--- TASKS TO PERFORM ---
(a) In the Bolsonaro text, which country is named as Brazil's largest trading partner?
(b) Please extract the passage of the Bolsonaro text between "Are relations between" and "situation in Venezuela.", inclusive.

Are relations between the United States and Brazil about to become closer with the election of right-wing populist Jair Bolsonaro? Many have speculated about a copycat, “Tropical Trump” who will lead Latin America’s largest country. Bolsonaro upended Brazil’s foreign policy establishment with pronouncements about opening the economy and “turning North;” moving the Brazilian embassy in Israel to Jerusalem; pushing back against the rising influence of China, Brazil’s largest trading partner; increasing business opportunities in the Amazon region; withdrawing from the Paris Climate Accords; reevaluating the long-stalled Mercosur project; and implementing stronger measures to address the rapidly deteriorating situation in Venezuela.

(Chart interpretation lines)
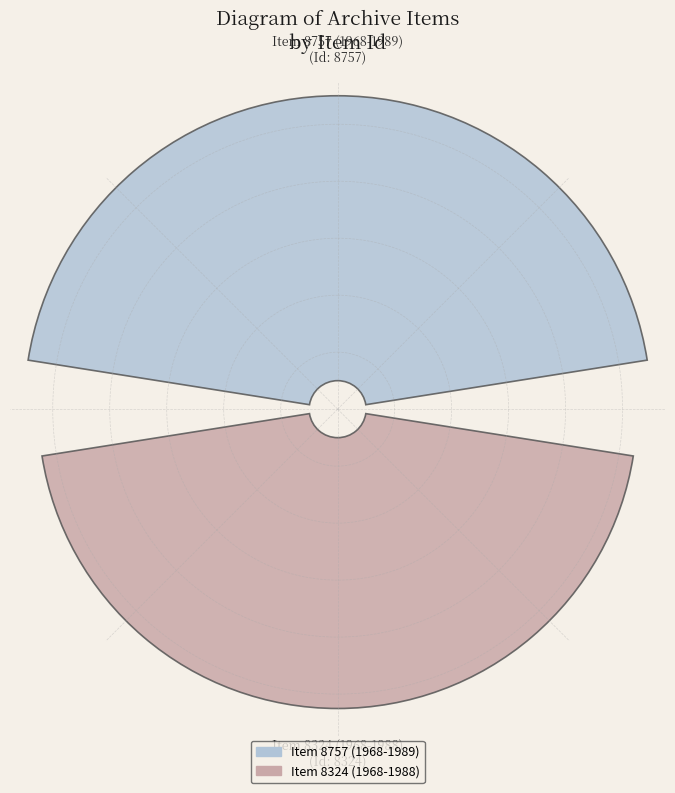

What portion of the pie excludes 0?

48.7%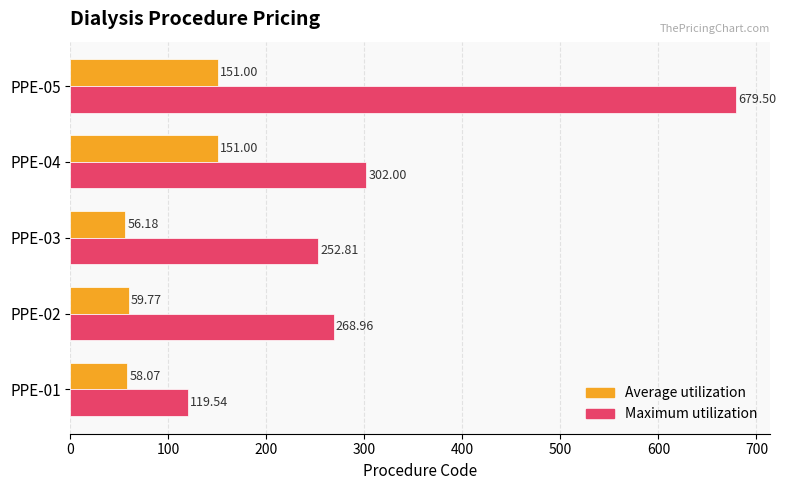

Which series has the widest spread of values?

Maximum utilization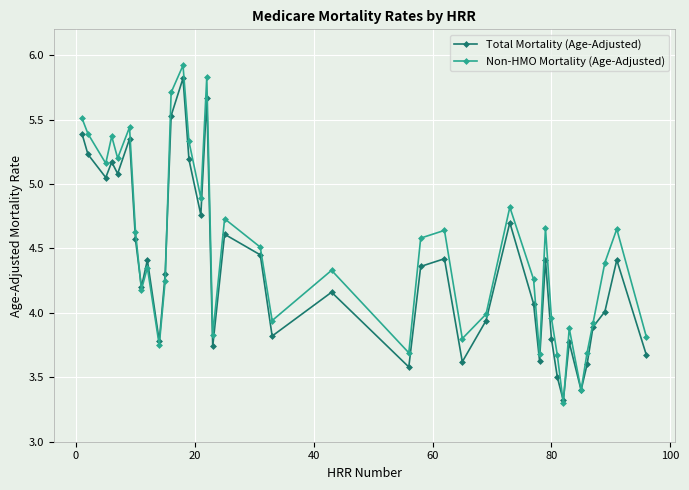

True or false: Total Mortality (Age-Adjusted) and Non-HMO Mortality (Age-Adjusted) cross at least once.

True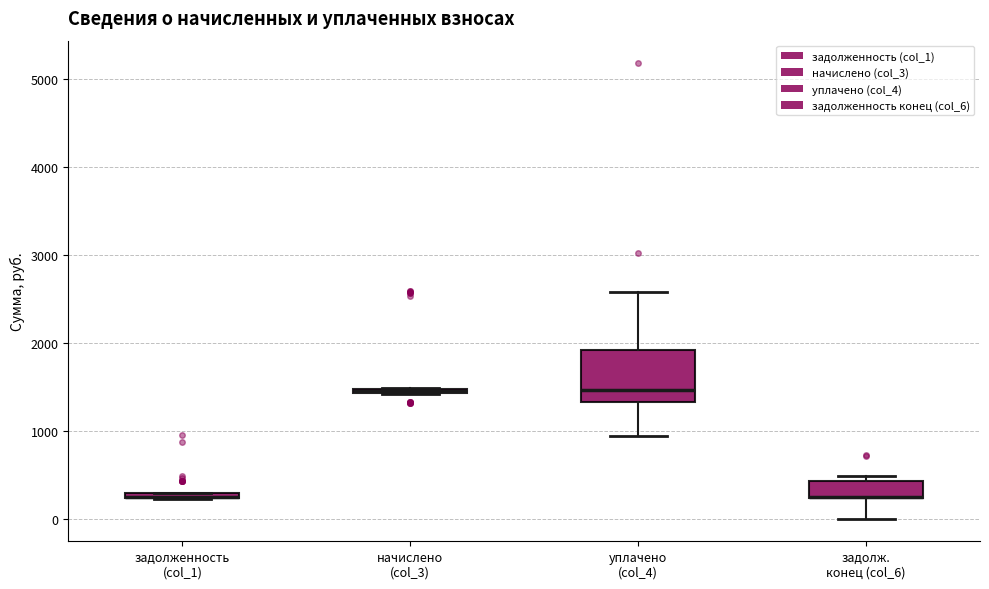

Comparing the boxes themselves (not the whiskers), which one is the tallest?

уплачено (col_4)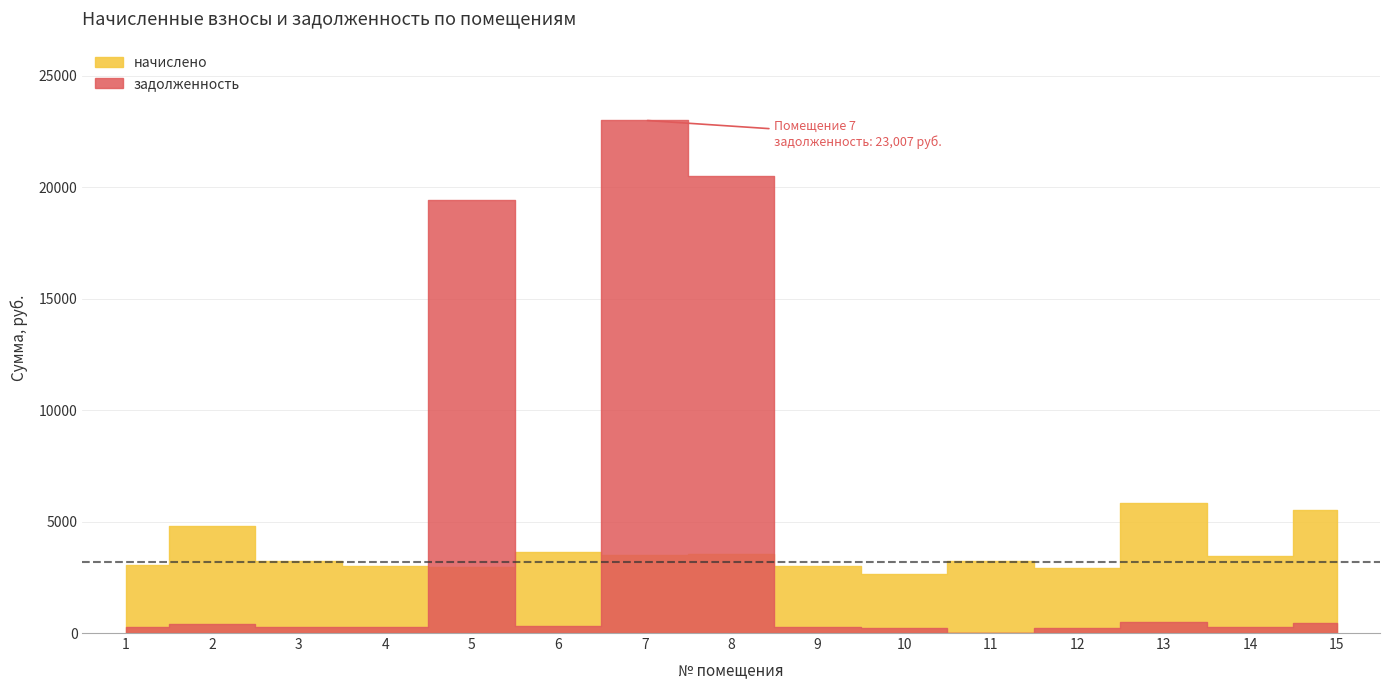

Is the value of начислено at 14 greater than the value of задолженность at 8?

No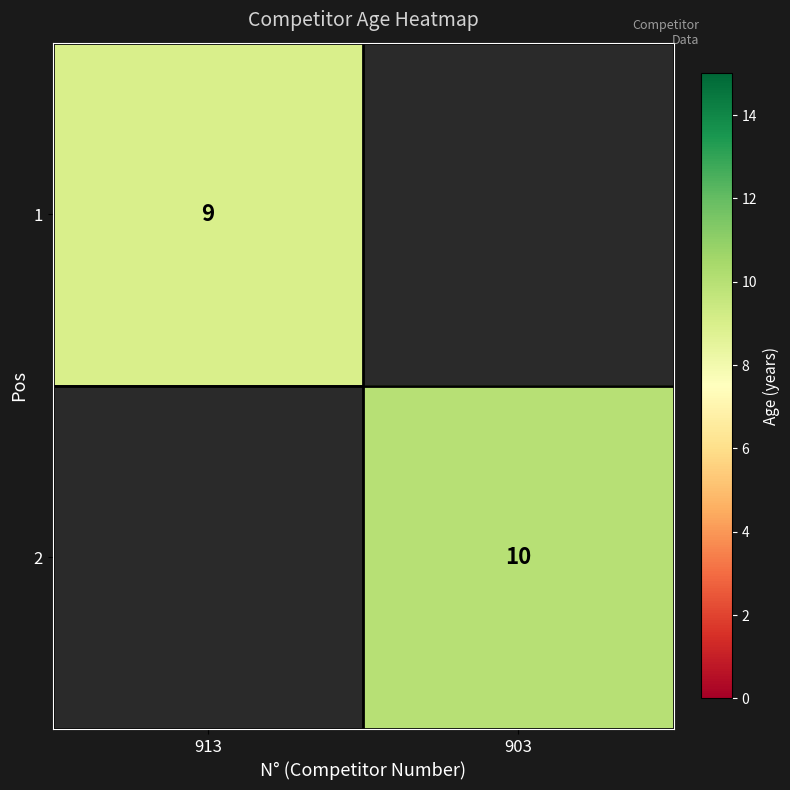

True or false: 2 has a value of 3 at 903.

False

--- ANSWER SET ---
(a) China

(b)
Are relations between the United States and Brazil about to become closer with the election of right-wing populist Jair Bolsonaro? Many have speculated about a copycat, “Tropical Trump” who will lead Latin America’s largest country. Bolsonaro upended Brazil’s foreign policy establishment with pronouncements about opening the economy and “turning North;” moving the Brazilian embassy in Israel to Jerusalem; pushing back against the rising influence of China, Brazil’s largest trading partner; increasing business opportunities in the Amazon region; withdrawing from the Paris Climate Accords; reevaluating the long-stalled Mercosur project; and implementing stronger measures to address the rapidly deteriorating situation in Venezuela.